De door een Nederlandse ontwikkelaar ontvangen vergoeding voor een softwarelicentie van een in China gevestigde distributeur kwalificeert niet als royalty in de zin van het Verdrag Nederland-China. Dat staat in een standpunt van de Kennisgroep IBR VPB en winst.
In de casus verleent de in Nederland gevestigde softwareontwikkelaar X BV als auteur en eigenaar tegen vergoeding een licentie aan een in China gevestigde distributeur. De Chinese distributeur verkrijgt hiermee het recht om sublicenties te verstrekken aan Chinese klanten. De algoritmes en de broncode van de software maken geen deel uit van de licentie en ook de auteursrechten blijven eigendom van X BV. Verder mogen de distributeur en de klant de software niet exploiteren, aanpassen of gebruik maken van afgeleide software.

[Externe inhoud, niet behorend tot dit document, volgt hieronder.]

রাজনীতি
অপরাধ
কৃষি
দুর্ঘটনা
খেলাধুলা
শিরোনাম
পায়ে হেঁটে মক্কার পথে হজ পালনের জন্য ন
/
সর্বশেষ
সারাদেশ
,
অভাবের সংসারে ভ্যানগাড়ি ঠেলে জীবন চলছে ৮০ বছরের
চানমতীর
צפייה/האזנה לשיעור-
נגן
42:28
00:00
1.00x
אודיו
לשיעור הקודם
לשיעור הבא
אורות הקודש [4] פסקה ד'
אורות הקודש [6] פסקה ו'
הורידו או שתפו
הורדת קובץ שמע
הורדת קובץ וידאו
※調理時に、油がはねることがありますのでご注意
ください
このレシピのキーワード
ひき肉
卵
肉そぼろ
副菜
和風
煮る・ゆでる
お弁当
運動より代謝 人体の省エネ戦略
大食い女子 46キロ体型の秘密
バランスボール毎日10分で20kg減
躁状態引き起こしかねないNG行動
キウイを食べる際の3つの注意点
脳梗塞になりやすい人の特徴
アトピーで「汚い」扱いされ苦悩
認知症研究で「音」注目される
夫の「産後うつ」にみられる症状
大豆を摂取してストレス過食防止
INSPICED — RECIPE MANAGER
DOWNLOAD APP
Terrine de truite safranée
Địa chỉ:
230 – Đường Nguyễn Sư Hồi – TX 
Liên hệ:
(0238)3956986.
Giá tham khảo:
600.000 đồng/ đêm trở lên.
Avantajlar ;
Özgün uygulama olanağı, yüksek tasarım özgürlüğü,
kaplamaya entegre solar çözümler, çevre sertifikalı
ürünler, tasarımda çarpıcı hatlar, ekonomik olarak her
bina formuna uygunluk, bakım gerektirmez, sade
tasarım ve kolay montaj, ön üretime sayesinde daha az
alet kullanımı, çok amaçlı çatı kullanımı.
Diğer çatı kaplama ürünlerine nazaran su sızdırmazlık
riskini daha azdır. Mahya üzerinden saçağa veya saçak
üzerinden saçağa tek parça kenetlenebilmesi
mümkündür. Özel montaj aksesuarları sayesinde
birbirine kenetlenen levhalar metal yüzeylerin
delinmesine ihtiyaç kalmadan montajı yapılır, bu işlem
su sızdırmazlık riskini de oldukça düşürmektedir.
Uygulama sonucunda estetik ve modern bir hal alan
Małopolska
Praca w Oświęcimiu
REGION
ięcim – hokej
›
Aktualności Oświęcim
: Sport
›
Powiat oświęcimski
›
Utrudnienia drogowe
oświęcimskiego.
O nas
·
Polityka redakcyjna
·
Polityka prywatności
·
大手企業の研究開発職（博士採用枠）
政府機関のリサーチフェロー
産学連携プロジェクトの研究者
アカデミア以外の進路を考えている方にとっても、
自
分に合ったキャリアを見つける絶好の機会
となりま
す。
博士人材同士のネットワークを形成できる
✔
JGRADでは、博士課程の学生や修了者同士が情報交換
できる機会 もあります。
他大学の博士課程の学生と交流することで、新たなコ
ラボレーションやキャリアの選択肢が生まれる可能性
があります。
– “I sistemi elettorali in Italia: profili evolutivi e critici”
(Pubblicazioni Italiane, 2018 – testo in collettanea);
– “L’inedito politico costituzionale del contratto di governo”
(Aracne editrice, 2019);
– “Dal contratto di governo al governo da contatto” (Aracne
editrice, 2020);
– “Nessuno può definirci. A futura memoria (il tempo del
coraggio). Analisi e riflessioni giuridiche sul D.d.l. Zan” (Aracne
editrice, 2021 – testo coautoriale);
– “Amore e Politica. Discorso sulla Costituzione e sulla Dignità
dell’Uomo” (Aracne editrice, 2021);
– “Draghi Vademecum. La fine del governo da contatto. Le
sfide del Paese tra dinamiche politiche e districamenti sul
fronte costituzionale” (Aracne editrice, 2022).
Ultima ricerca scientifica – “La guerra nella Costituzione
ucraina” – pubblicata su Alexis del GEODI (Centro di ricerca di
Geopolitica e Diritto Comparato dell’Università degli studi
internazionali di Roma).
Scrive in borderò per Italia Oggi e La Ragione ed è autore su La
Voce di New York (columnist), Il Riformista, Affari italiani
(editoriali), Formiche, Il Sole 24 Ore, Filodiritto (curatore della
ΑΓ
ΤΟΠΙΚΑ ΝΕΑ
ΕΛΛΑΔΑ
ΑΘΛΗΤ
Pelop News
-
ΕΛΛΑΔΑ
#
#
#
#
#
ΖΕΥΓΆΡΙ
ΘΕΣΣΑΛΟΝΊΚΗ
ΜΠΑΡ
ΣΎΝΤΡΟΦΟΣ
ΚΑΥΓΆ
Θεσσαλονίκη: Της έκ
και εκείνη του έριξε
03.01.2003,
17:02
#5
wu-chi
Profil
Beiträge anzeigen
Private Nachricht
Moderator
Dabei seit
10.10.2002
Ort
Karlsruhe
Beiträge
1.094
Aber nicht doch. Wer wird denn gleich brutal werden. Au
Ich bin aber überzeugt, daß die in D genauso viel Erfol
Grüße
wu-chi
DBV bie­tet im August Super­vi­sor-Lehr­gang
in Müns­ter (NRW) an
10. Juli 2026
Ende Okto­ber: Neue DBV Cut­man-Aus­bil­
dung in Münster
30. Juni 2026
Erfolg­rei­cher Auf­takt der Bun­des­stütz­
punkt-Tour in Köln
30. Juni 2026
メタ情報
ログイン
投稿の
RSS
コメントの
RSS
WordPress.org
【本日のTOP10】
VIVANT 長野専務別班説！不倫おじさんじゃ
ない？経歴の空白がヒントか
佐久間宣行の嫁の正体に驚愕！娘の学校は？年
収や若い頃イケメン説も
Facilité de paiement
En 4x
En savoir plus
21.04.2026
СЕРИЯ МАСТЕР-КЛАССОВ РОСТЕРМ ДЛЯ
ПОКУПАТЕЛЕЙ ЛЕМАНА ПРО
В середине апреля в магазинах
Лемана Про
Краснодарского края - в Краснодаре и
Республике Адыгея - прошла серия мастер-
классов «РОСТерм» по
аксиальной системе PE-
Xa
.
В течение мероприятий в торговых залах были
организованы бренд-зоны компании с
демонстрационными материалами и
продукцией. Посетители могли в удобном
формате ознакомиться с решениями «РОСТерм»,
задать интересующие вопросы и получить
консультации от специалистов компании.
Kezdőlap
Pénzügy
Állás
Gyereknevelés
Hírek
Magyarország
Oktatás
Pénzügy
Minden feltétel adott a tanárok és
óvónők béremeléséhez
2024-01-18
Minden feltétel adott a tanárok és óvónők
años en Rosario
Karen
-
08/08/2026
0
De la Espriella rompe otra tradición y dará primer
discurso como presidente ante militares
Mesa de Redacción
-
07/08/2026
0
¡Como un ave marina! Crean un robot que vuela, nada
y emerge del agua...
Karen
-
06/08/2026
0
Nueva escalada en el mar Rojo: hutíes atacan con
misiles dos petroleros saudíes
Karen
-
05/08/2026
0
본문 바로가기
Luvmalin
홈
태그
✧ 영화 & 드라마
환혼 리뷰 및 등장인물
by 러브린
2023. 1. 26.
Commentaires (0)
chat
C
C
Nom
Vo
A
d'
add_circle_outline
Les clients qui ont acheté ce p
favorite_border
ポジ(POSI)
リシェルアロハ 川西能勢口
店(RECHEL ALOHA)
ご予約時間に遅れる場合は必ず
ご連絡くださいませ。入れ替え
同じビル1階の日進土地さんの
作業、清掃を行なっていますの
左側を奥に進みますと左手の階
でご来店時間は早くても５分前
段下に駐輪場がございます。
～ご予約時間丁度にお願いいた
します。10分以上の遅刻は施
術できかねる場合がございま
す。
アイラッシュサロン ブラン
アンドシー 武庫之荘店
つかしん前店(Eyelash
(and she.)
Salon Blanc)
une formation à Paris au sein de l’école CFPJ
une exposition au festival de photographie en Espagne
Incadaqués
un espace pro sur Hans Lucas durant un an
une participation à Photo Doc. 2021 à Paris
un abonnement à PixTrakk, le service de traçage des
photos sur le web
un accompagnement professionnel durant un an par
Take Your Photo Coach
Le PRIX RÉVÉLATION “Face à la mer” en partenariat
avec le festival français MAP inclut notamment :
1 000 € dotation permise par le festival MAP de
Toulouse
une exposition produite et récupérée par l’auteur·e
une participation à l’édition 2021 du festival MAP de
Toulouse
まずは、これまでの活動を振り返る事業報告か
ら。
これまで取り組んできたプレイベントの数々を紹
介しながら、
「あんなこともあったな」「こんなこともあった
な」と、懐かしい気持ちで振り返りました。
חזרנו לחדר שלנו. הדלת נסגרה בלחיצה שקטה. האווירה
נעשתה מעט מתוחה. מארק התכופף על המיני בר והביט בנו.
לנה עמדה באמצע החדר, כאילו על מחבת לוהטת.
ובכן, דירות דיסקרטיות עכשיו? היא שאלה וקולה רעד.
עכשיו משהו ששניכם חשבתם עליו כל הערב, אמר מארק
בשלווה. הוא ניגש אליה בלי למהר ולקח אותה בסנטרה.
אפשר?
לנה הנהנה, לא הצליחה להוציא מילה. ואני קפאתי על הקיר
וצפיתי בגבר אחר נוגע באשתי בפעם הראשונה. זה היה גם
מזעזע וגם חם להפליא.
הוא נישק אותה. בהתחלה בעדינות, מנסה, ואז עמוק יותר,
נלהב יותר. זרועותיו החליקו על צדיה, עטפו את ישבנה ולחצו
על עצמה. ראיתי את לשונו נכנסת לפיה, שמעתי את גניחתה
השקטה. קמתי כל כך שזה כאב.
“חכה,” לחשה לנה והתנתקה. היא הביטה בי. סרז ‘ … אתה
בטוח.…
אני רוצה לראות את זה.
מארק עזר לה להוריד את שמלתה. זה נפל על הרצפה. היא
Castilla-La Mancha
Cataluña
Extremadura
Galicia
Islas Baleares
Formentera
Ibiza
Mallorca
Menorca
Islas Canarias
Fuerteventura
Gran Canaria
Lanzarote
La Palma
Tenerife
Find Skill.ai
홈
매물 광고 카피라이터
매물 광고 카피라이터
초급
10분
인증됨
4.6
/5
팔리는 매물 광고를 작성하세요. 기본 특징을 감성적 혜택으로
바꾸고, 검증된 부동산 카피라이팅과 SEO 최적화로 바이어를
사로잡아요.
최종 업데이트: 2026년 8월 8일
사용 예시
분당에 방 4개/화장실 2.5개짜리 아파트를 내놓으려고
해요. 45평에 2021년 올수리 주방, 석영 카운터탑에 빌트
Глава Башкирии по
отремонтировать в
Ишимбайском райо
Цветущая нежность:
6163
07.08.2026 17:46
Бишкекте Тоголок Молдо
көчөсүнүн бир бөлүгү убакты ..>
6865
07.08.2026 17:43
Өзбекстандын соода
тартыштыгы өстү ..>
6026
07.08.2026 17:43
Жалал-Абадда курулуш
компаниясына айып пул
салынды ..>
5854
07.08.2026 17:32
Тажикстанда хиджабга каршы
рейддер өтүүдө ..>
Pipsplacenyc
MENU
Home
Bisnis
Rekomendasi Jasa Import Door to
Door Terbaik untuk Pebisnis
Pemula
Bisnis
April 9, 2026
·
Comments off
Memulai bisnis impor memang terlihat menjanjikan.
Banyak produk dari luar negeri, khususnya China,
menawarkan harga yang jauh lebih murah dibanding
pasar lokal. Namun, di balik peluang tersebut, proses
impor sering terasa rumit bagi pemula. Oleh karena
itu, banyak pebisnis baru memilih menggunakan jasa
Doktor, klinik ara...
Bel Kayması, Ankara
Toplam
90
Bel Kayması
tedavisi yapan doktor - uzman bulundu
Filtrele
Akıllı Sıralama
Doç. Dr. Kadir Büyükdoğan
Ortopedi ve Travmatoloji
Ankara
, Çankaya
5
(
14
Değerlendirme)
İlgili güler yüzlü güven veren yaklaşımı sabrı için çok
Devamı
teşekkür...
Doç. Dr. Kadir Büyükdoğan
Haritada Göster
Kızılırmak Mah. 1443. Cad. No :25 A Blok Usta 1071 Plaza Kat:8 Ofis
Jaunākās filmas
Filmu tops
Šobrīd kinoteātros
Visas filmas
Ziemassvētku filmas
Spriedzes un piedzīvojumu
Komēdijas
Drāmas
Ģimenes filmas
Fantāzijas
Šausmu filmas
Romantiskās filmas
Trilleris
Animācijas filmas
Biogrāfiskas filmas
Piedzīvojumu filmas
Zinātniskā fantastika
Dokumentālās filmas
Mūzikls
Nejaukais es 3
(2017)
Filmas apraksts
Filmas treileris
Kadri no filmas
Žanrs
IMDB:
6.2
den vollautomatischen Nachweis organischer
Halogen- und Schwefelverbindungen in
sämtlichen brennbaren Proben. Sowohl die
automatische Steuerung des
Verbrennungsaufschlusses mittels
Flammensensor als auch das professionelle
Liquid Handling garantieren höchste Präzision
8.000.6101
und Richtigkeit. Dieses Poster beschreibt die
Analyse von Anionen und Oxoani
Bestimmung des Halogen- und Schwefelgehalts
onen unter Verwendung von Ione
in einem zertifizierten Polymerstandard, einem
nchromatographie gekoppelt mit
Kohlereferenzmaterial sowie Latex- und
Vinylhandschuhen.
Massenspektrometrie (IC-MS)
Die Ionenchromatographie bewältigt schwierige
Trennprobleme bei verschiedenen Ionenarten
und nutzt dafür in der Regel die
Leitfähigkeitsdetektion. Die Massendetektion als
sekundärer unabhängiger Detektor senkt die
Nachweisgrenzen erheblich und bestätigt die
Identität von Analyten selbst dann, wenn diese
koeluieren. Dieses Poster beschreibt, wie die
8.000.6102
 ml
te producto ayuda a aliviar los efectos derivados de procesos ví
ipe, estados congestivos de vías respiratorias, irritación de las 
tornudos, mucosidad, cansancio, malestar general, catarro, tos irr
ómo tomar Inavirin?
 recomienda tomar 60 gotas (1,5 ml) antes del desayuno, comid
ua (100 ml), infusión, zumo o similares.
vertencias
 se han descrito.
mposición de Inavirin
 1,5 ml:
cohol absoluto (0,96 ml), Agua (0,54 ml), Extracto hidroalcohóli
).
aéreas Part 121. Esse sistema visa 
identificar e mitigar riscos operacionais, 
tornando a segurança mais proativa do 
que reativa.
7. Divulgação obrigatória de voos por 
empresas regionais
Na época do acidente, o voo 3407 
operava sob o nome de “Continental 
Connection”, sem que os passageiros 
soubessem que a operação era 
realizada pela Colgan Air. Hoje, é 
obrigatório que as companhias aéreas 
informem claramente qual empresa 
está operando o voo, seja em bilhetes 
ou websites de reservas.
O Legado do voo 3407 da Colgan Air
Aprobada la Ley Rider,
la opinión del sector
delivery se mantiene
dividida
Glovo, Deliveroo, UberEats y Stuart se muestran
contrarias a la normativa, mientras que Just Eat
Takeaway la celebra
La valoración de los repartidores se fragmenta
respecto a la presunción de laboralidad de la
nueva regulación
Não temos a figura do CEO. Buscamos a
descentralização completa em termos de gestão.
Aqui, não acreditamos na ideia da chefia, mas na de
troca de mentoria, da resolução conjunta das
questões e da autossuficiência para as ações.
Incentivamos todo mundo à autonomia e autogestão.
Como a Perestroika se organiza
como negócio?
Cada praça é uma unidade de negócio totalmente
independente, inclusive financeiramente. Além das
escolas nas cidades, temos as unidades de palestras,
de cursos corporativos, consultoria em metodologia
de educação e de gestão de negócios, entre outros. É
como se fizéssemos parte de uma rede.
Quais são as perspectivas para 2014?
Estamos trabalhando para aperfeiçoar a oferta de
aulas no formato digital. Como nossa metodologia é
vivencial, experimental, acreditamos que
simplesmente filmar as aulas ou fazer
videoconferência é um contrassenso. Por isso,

De vergoeding die X BV van de distributeur ontvangt, is de tegenprestatie voor het recht van gebruik van de software, maar niet voor het daaraan ten grondslag liggende auteursrecht. Omdat de vergoeding geen betrekking heeft op (het recht van) gebruik van het auteursrecht kan geen sprake zijn van een royalty in de zin van art. 12 lid 3 onderdeel a van het Verdrag Nederland – China. Aangezien de algoritmes en de broncode geen deel uitmaken van de verleende licentie kan ook geen sprake zijn van het (recht van) gebruik van know how.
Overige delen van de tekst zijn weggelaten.